A McDonald’s shift can turn into a high school diploma, college tuition help, English classes or career advising, and the company says more than 90,000 crew members have already used Archways to Opportunity to get there.
McDonald’s launched Archways in 2015 and says it and participating franchisees have invested more than $240 million in the program. In its 10-year anniversary materials, the company says the benefit has helped crew members earn a diploma, receive college tuition assistance, learn English as a second language and access career advising. McDonald’s also said in 2021 that Archways had increased access to education for more than 65,000 managers and crew, a sign that the program has widened beyond a small pilot and into a more central part of the company’s labor pitch.
The fine print still matters. Archways is available to eligible employees at participating U.S. restaurants, and McDonald’s says the details can differ between company-owned and franchise-owned locations. That means a crew member in one store may not see the same tuition reimbursement rules, school options or timelines as a worker down the street. The company has tried to make the benefit easier to use by launching the Archways to Careers mobile app in 2019, which was designed to help employees identify the skills they are building and connect them with education and advancement paths.
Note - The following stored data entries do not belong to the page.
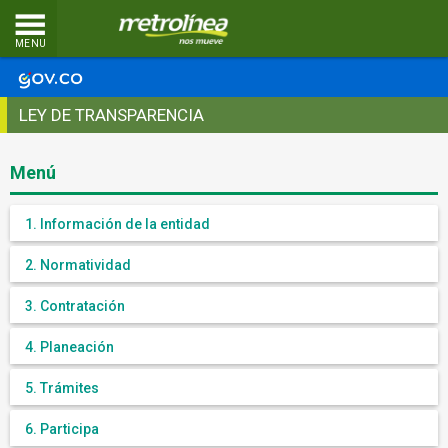
MENU
LEY DE TRANSPARENCIA
Menú
1. Información de la entidad
2. Normatividad
3. Contratación
4. Planeación
5. Trámites
6. Participa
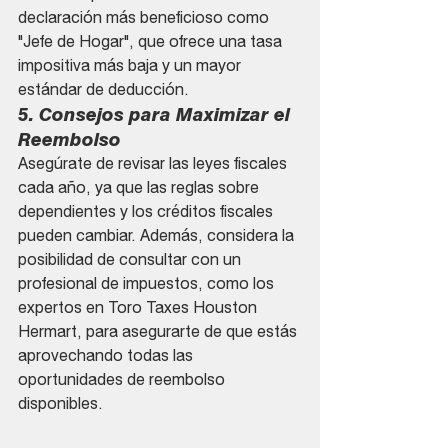
declaración más beneficioso como 
"Jefe de Hogar", que ofrece una tasa 
impositiva más baja y un mayor 
estándar de deducción.
5. Consejos para Maximizar el 
Reembolso
Asegúrate de revisar las leyes fiscales 
cada año, ya que las reglas sobre 
dependientes y los créditos fiscales 
pueden cambiar. Además, considera la 
posibilidad de consultar con un 
profesional de impuestos, como los 
expertos en Toro Taxes Houston 
Hermart, para asegurarte de que estás 
aprovechando todas las 
oportunidades de reembolso 
disponibles.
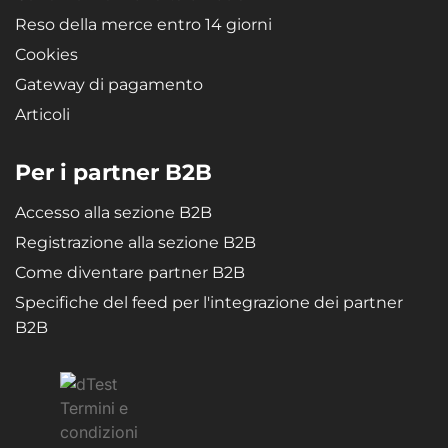
Reso della merce entro 14 giorni
Cookies
Gateway di pagamento
Articoli
Per i partner B2B
Accesso alla sezione B2B
Registrazione alla sezione B2B
Come diventare partner B2B
Specifiche del feed per l'integrazione dei partner
B2B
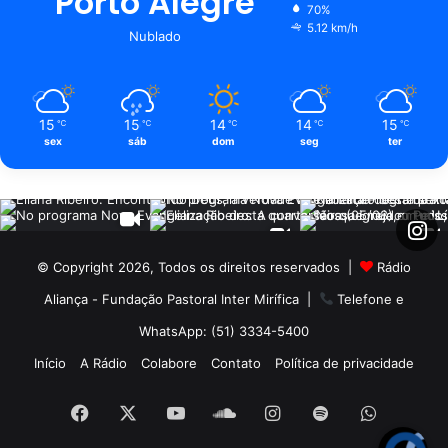
Porto Alegre
70%
5.12 km/h
Nublado
15
15
14
14
15
℃
℃
℃
℃
℃
sex
sáb
dom
seg
ter
© Copyright 2026, Todos os direitos reservados |
Rádio
Aliança - Fundação Pastoral Inter Mirífica
|
Telefone e
WhatsApp: (51) 3334-5400
Início
A Rádio
Colabore
Contato
Política de privacidade
Facebook
X
YouTube
SoundCloud
Instagram
Spotify
WhatsA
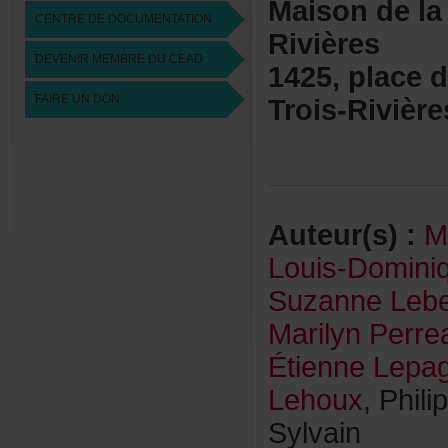
Maisondelac
CENTREDEDOCUMENTATION
Rivières
DEVENIRMEMBREDUCEAD
1425,placede
FAIREUNDON
Trois-Rivièr
Auteur(s):
M
Louis-Domini
SuzanneLeb
MarilynPerrea
ÉtienneLepa
Lehoux
,Phil
Sylvain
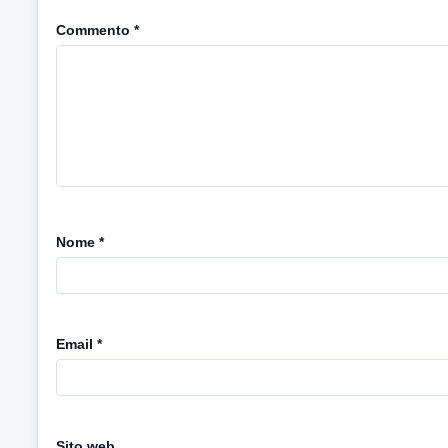
Commento
*
Nome
*
Email
*
Sito web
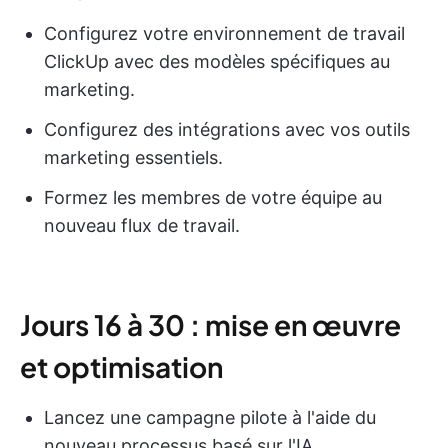
Configurez votre environnement de travail
ClickUp avec des modèles spécifiques au
marketing.
Configurez des intégrations avec vos outils
marketing essentiels.
Formez les membres de votre équipe au
nouveau flux de travail.
Jours 16 à 30 : mise en œuvre
et optimisation
Lancez une campagne pilote à l'aide du
nouveau processus basé sur l'IA.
The program has also become part of McDonald’s broader talent strategy. The company has described its goal as becoming an “iconic talent destination,” not just a restaurant chain, and it points to Archways and Hamburger University as proof that it wants workers to see a future inside the system. That matters in a labor market where fast-food jobs are often treated as temporary stopgaps, especially as minimum wage fights, union drives and automation pressure continue to reshape hourly work.
The money trail shows how the program has grown over time. McDonald’s said in 2017 that more than 38,500 people had been reached and more than $58 million in high school and college tuition assistance had been awarded. By 2019, the company said more than 50,000 restaurant employees had benefited and more than $90 million in tuition assistance had gone out. In 2023, McDonald’s said Archways and its franchisees had contributed more than $26 million in tuition assistance for restaurant employees. In 2026, the company said Archways had awarded more than $185 million in tuition assistance since 2015.
For crew members trying to move from a first job to a longer career, Archways is one of McDonald’s most practical offers: a benefit that can help pay for school, support language learning and make a restaurant job feel like a step, not a dead end.